WHAT YOU WILL DO ▸ Beginning with the line that contains "Moderator: Dr. Keith", transcribe every line down to the end of the entries, exactly, and no other lines.

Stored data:
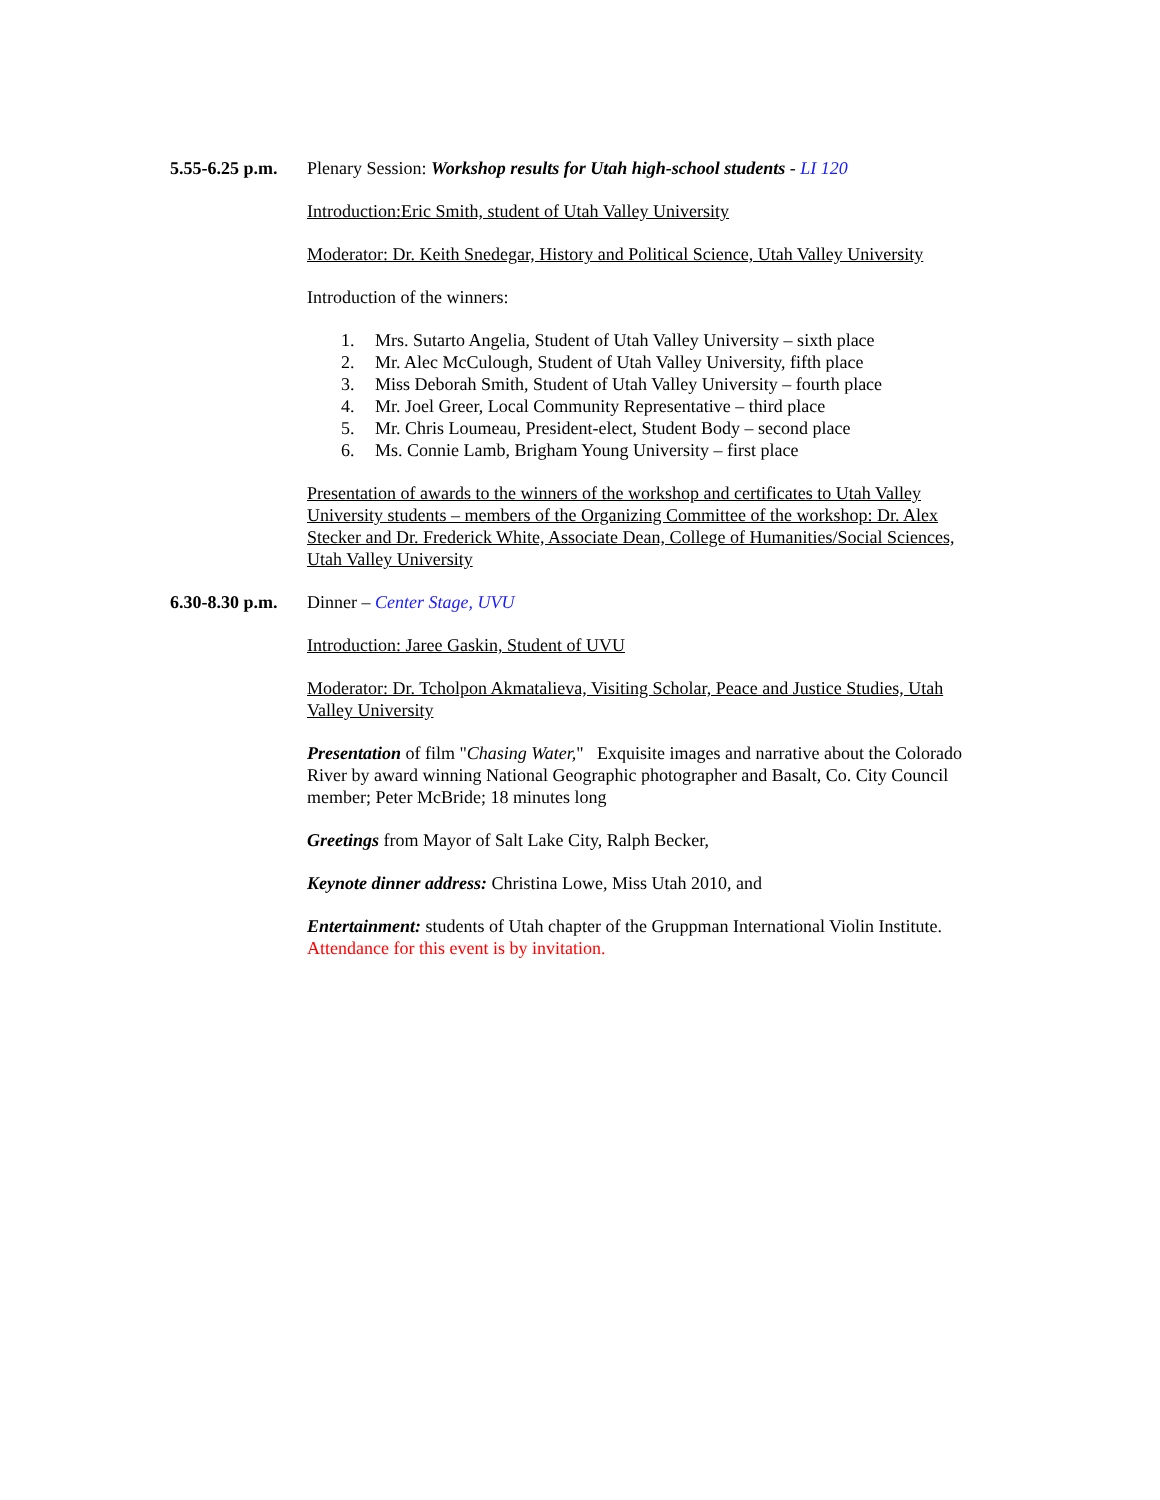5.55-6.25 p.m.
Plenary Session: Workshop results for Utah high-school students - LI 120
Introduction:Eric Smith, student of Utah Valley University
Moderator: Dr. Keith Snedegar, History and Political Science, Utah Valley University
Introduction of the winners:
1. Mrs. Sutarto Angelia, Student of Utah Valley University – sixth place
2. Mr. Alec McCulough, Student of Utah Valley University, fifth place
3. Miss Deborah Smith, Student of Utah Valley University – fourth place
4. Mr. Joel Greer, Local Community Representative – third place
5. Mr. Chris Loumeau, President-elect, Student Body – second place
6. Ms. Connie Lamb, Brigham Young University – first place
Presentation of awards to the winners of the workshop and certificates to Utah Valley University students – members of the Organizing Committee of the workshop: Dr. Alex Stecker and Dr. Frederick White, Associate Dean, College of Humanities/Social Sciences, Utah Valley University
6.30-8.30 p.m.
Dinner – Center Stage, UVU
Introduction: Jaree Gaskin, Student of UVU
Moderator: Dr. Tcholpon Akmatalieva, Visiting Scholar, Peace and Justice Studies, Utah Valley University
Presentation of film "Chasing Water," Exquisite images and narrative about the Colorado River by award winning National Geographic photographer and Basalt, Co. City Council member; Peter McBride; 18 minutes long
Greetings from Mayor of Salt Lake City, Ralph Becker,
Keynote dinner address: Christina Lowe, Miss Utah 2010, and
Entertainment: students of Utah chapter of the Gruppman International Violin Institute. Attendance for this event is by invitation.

RESPONSE TO THIS EXERCISE ▸
Moderator: Dr. Keith Snedegar, History and Political Science, Utah Valley University
Introduction of the winners:
1. Mrs. Sutarto Angelia, Student of Utah Valley University – sixth place
2. Mr. Alec McCulough, Student of Utah Valley University, fifth place
3. Miss Deborah Smith, Student of Utah Valley University – fourth place
4. Mr. Joel Greer, Local Community Representative – third place
5. Mr. Chris Loumeau, President-elect, Student Body – second place
6. Ms. Connie Lamb, Brigham Young University – first place
Presentation of awards to the winners of the workshop and certificates to Utah Valley University students – members of the Organizing Committee of the workshop: Dr. Alex Stecker and Dr. Frederick White, Associate Dean, College of Humanities/Social Sciences, Utah Valley University
6.30-8.30 p.m.
Dinner – Center Stage, UVU
Introduction: Jaree Gaskin, Student of UVU
Moderator: Dr. Tcholpon Akmatalieva, Visiting Scholar, Peace and Justice Studies, Utah Valley University
Presentation of film "Chasing Water," Exquisite images and narrative about the Colorado River by award winning National Geographic photographer and Basalt, Co. City Council member; Peter McBride; 18 minutes long
Greetings from Mayor of Salt Lake City, Ralph Becker,
Keynote dinner address: Christina Lowe, Miss Utah 2010, and
Entertainment: students of Utah chapter of the Gruppman International Violin Institute. Attendance for this event is by invitation.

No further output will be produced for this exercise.